**WHAT TO WORK ON**
All of the data below should be repeated exactly. Pictures should not be included.

Records from a collection
************
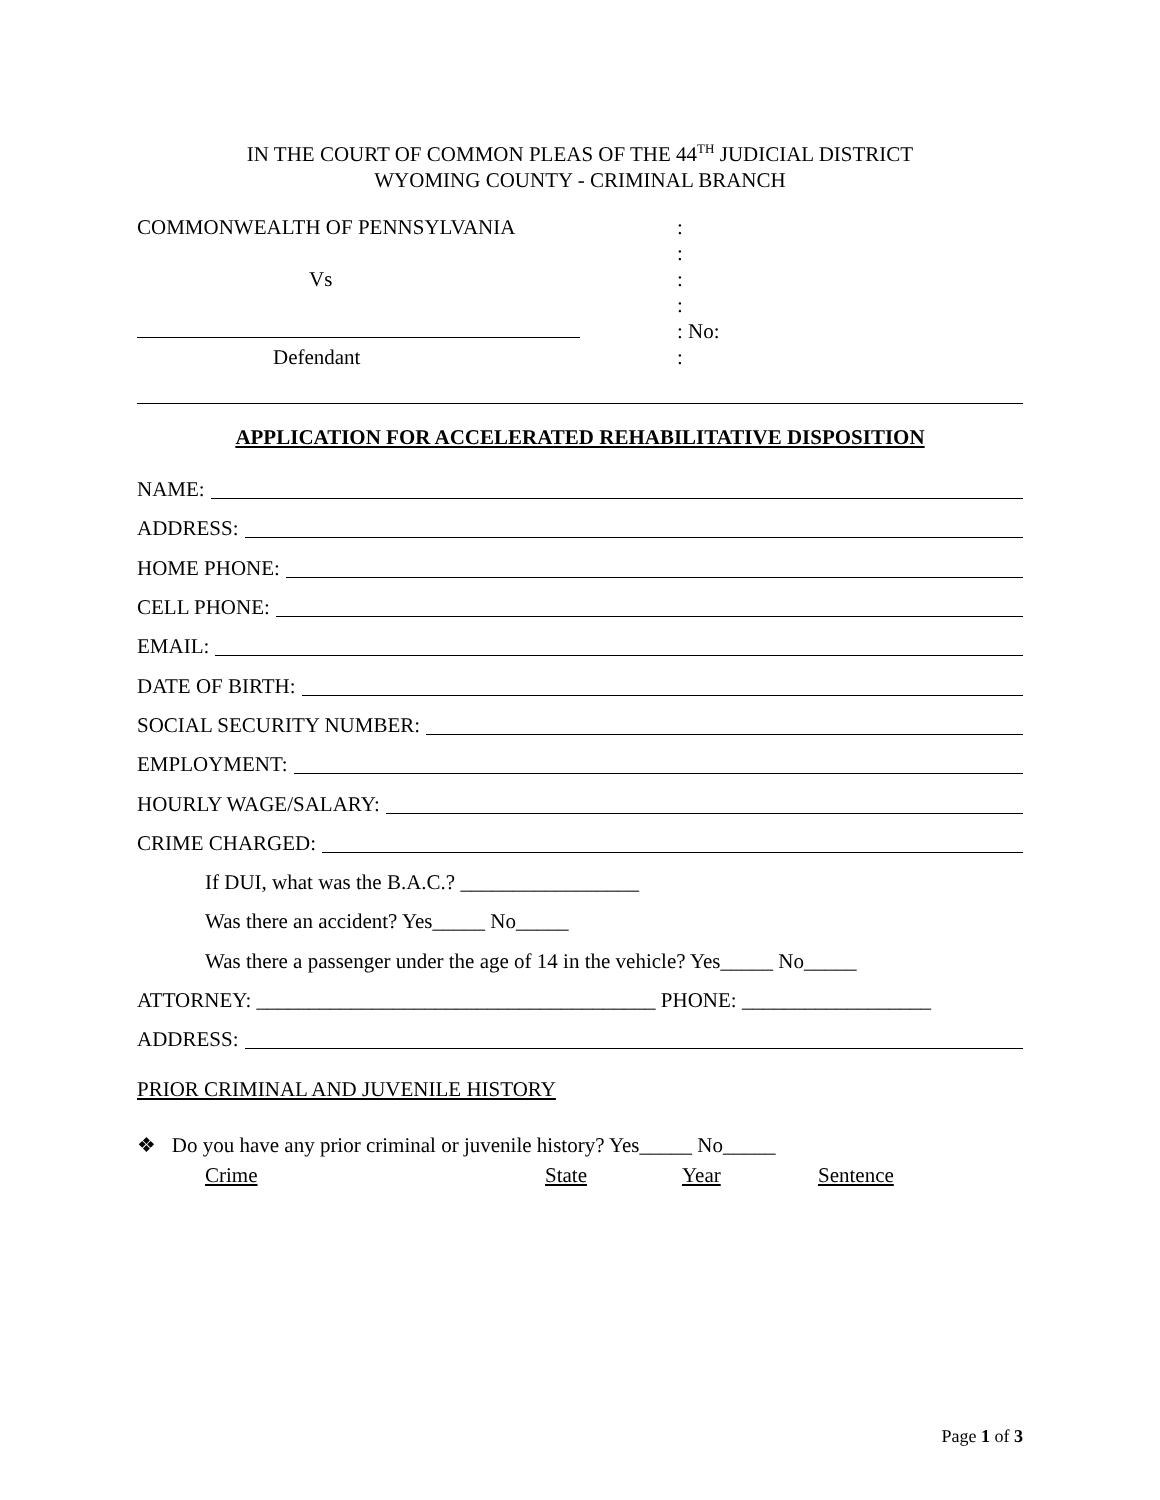IN THE COURT OF COMMON PLEAS OF THE 44<sup>TH</sup> JUDICIAL DISTRICT
WYOMING COUNTY - CRIMINAL BRANCH
COMMONWEALTH OF PENNSYLVANIA
Vs
Defendant
:
:
:
:
: No:
:
APPLICATION FOR ACCELERATED REHABILITATIVE DISPOSITION
NAME:
ADDRESS:
HOME PHONE:
CELL PHONE:
EMAIL:
DATE OF BIRTH:
SOCIAL SECURITY NUMBER:
EMPLOYMENT:
HOURLY WAGE/SALARY:
CRIME CHARGED:
If DUI, what was the B.A.C.? _________________
Was there an accident? Yes_____ No_____
Was there a passenger under the age of 14 in the vehicle? Yes_____ No_____
ATTORNEY: ______________________________________ PHONE: __________________
ADDRESS:
PRIOR CRIMINAL AND JUVENILE HISTORY
❖ Do you have any prior criminal or juvenile history? Yes_____ No_____
Crime State Year Sentence
Page 1 of 3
************
**OUTPUT OF THE EXERCISE**
IN THE COURT OF COMMON PLEAS OF THE 44<sup>TH</sup> JUDICIAL DISTRICT
WYOMING COUNTY - CRIMINAL BRANCH
COMMONWEALTH OF PENNSYLVANIA
Vs
Defendant
:
:
:
:
: No:
:
APPLICATION FOR ACCELERATED REHABILITATIVE DISPOSITION
NAME:
ADDRESS:
HOME PHONE:
CELL PHONE:
EMAIL:
DATE OF BIRTH:
SOCIAL SECURITY NUMBER:
EMPLOYMENT:
HOURLY WAGE/SALARY:
CRIME CHARGED:
If DUI, what was the B.A.C.? _________________
Was there an accident? Yes_____ No_____
Was there a passenger under the age of 14 in the vehicle? Yes_____ No_____
ATTORNEY: ______________________________________ PHONE: __________________
ADDRESS:
PRIOR CRIMINAL AND JUVENILE HISTORY
❖ Do you have any prior criminal or juvenile history? Yes_____ No_____
Crime State Year Sentence
Page 1 of 3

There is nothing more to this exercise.